Lastly, issues surrounding medical bias have been explored and documented across Canada; yet incidences of medical racism continue to be a regular occurrence for BIPOC patients, especially in SRHR spaces. A recent incident of fatal medical racism occurred in September 2020, with the death of an Indigenous woman in a Québec hospital [38]. Until there are safeguards in place for BIPOC patients in hospitals, the current system is ill-equipped to maintain the safety and wellbeing of all patients.
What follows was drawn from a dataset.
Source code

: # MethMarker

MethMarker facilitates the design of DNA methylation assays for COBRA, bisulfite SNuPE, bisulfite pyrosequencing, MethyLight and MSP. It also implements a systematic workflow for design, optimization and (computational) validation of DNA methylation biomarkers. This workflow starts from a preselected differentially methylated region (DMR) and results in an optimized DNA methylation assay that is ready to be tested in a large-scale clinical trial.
The recent pandemic has further exposed systemic racism in health provision and access—ethnic and racial minorities in Canada continue to experience disproportionate health outcomes which predate the current COVID-19 crisis [39]. Racism—and its intersections with class and gender inequality—has made BIPOC “more exposed and less protected” to harms during the pandemic (40).


In the following series of articles, the authors will discuss the importance of health researchers, decision-makers, and providers to frame their work within their specific historical and political contexts and consider how colonization, structural racism, and intersectional oppression molds the systems that interact with and impact racialized communities. The standard of “white as normal” in health programming for Indigenous, Black and racialized populations in Canada is a colonialist hangover that continues to perpetuate disparities in health outcomes within our communities. The current approach to SRHR governance in Canada is characterized by prejudice in design and capriciousness in delivery, along with unilateral white control. As a result, the SRHR field as it stands does not meet the needs of Indigenous, Black and racialized individuals in this country. This is evidenced by the way in which research is conducted, policies are designed, care is delivered, and health promotion is applied. There is a scarcity in the mechanisms to foster legal accountability, and a silent ground of powerful, complacent, and fearful individuals to address discrimination.